A plot of a non-constant learning rate for stochastic gradient descent

[dmitrijsk]

A non-constant learning rate for the convergence of stochastic gradient is clearly explained in the section “5.3 Optimization with large datasets” and then applied in neural nets in “Example 6.3”. However, for me personally it took some thinking to realize that the learning rate $\gamma$ gets close to $\gamma_{min}$ only towards the 10000th iteration ($\approx$ 16.67 epochs). And after $\tau=2000$ iterations ($\approx$ 3.3 epochs) the learning rate is still far from the minimum ($\approx 0.0012$). To comprehend the shape of the learning rate I have made a plot below. Sharing it here together with the Python code just in case you find it useful for the book.

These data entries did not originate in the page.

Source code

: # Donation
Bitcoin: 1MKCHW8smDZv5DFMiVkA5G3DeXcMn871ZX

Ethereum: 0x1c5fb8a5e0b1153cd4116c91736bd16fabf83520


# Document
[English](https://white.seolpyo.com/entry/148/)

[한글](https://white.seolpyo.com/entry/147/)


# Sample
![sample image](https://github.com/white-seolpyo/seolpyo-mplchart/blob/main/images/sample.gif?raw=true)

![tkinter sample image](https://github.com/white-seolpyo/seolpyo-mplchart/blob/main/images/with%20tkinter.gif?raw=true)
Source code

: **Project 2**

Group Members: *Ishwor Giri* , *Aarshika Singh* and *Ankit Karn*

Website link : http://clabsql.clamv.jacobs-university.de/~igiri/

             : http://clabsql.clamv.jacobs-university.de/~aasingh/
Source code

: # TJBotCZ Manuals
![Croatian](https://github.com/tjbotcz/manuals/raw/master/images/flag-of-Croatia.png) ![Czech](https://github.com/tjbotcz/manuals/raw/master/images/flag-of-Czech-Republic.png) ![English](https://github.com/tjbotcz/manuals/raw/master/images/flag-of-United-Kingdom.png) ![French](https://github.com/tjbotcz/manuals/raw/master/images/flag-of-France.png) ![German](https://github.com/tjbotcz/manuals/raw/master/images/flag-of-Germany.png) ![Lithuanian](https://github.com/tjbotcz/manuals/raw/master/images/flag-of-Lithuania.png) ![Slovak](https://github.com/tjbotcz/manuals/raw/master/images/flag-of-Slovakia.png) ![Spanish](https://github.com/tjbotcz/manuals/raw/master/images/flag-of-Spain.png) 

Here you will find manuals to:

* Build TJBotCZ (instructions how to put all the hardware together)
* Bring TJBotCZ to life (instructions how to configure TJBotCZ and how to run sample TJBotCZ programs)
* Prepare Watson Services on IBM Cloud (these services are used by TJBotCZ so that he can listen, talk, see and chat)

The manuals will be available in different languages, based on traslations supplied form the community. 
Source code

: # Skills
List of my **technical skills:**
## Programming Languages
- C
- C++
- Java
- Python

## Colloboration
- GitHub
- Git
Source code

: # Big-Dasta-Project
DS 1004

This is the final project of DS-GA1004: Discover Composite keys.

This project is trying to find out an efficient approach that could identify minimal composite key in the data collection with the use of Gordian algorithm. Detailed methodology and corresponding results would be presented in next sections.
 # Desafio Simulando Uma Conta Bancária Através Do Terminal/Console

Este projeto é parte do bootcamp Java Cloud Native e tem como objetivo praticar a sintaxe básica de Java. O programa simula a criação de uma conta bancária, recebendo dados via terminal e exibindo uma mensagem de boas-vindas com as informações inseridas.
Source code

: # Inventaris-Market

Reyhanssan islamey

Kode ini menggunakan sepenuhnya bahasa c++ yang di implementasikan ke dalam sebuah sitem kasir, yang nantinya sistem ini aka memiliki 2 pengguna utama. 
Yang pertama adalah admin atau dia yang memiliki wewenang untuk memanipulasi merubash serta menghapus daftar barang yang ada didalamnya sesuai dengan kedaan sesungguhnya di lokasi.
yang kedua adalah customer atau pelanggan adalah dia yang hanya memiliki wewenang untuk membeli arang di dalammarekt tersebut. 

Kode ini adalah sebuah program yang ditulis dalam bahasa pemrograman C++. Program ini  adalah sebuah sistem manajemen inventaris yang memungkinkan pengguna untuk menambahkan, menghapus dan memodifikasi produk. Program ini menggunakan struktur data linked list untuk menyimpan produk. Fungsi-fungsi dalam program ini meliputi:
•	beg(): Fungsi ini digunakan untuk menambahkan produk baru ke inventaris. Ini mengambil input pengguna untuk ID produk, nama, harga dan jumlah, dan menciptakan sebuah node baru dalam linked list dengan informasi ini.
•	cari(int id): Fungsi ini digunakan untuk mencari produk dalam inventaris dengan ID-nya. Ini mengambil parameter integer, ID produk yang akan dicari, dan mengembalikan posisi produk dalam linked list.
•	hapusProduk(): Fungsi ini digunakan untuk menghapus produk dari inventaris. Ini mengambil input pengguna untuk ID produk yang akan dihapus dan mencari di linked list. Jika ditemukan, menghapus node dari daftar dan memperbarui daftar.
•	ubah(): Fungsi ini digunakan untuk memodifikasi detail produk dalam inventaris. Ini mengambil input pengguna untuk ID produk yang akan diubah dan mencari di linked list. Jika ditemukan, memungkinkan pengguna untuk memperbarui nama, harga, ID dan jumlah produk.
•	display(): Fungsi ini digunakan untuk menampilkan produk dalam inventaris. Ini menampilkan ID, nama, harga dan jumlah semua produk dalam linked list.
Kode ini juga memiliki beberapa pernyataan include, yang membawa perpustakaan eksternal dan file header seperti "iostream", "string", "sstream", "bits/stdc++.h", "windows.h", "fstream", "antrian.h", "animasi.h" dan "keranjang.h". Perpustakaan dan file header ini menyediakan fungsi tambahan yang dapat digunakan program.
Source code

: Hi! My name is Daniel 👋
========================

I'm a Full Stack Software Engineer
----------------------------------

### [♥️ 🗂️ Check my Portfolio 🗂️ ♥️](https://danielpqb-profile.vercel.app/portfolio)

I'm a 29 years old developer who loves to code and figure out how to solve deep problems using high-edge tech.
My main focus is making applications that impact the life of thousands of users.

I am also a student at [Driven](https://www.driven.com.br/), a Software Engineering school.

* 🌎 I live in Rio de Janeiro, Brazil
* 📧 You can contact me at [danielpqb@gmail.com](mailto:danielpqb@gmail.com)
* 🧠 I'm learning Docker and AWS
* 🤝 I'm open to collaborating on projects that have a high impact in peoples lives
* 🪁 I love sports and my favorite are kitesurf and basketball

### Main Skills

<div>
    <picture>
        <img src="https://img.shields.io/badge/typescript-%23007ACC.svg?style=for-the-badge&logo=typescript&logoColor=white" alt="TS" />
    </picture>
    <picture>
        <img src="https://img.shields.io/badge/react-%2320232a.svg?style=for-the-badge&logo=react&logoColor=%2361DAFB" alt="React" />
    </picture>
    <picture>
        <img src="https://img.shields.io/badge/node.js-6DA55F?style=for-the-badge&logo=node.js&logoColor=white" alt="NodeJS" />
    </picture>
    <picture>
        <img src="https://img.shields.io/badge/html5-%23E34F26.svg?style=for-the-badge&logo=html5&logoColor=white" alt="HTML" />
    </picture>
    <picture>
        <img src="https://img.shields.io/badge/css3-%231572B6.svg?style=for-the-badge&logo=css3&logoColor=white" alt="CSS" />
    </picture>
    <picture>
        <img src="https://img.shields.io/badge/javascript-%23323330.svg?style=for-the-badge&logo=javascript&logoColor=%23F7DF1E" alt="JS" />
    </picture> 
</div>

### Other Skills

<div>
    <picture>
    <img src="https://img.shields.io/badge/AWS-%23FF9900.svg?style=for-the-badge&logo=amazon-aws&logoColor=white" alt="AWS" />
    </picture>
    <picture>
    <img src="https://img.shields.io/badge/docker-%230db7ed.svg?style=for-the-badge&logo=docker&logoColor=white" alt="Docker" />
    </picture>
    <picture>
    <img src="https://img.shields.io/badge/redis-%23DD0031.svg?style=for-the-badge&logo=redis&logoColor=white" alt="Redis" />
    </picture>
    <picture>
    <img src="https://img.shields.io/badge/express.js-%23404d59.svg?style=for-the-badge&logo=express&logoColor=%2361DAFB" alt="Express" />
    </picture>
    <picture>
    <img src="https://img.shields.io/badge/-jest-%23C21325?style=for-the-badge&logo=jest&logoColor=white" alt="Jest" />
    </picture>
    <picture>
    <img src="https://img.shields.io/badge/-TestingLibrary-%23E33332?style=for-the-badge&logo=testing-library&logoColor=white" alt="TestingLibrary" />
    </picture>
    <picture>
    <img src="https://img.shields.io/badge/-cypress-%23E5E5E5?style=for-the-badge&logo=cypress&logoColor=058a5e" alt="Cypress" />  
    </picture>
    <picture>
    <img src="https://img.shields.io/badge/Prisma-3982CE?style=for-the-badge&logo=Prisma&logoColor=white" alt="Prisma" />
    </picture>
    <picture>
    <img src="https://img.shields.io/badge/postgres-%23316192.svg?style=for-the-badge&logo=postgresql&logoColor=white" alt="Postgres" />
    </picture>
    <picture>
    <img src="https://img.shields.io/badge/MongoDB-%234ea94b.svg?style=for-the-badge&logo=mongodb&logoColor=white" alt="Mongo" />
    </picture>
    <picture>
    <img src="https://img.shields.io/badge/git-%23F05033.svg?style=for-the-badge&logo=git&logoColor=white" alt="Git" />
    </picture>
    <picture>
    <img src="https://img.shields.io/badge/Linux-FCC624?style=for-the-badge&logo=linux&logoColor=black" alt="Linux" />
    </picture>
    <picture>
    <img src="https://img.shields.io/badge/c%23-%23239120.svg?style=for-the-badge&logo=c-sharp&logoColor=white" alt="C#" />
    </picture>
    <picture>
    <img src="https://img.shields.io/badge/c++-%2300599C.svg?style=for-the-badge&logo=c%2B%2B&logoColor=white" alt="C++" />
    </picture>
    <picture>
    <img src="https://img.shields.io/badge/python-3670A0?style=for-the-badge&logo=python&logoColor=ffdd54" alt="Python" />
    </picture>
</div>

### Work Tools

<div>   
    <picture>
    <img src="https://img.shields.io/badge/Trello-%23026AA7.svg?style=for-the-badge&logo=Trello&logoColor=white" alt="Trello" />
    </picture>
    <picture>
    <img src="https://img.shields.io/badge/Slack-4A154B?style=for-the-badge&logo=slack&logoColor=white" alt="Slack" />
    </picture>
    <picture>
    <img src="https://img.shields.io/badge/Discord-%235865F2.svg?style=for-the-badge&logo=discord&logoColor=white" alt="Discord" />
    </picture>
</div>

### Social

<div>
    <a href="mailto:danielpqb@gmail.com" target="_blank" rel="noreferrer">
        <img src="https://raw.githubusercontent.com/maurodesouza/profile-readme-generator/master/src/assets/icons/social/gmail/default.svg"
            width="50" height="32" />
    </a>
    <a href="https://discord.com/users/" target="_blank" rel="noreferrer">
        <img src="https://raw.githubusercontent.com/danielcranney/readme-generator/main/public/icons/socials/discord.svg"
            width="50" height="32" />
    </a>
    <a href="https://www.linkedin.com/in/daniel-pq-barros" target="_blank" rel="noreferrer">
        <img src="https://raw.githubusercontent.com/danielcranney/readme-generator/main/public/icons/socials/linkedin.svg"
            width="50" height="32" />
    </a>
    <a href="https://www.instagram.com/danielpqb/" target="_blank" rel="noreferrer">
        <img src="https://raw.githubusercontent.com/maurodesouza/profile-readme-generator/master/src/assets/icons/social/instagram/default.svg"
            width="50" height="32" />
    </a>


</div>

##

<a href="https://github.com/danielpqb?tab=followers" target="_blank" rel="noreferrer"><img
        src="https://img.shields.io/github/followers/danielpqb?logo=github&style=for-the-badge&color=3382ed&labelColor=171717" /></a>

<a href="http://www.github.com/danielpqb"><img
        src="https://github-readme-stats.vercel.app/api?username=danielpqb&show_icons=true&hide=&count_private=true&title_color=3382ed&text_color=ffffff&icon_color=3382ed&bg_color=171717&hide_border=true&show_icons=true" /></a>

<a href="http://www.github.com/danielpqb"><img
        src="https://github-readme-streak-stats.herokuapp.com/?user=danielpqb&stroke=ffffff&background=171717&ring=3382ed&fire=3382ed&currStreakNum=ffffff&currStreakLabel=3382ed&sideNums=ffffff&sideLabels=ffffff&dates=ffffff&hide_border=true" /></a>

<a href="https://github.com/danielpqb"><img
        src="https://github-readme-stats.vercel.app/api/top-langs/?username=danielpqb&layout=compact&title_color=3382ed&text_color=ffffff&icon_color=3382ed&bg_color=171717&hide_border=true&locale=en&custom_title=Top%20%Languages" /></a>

I hope the computations are correct.

import numpy as np
import matplotlib.pyplot as plt

gamma_min = 0.0001
gamma_max = 0.003
tau = 2000 # decay parameter.
n_data = 60000 # number of data points.
n_minibatch = 100 # size of the mini-batch.
n_iter = 10000 # iterations in training.

epoch_size = n_data / n_minibatch # computed size of 1 epoch.

iter_ = np.arange(1, n_iter+1)
gammas = [gamma_min + (gamma_max - gamma_min) * np.exp(-t/tau) for t in iter_] # gamma for each iteration.

# Plot the learning curve.
fig, ax = plt.subplots()
ax.plot(iter_, gammas, linewidth = 3.0)
ax.plot(iter_, [gamma_max]*n_iter, color = "black", linestyle = "dashed")
ax.plot(iter_, [gamma_min]*n_iter, color = "black", linestyle = "dashed")
ax.set(xlabel='', ylabel='Learning rate $\gamma$', title='Non-constant learning rate $\gamma$ as a function of iteration number')

# x axis tick labels to represent both epochs and iterations.
x_epochs = np.array([1, 5, 10, 15])
x_labels = [f'{e} epochs\n{e*epoch_size:.0f} iter\'s' for e in x_epochs]
x_iters = x_epochs * epoch_size
plt.xticks(x_iters, x_labels)

# Annotations for dashed curves.
ax.annotate("$\gamma_{min}$" + "=" + str(gamma_min), (0, gamma_min*2))
ax.annotate("$\gamma_{max}$" + "=" + str(gamma_max), (8000, gamma_max - gamma_min*2))

[nikwa]

Thanks for the comment, I thinks it is a great idea and adds clarification. Similar figure will be added in Example 6.3 in the next version.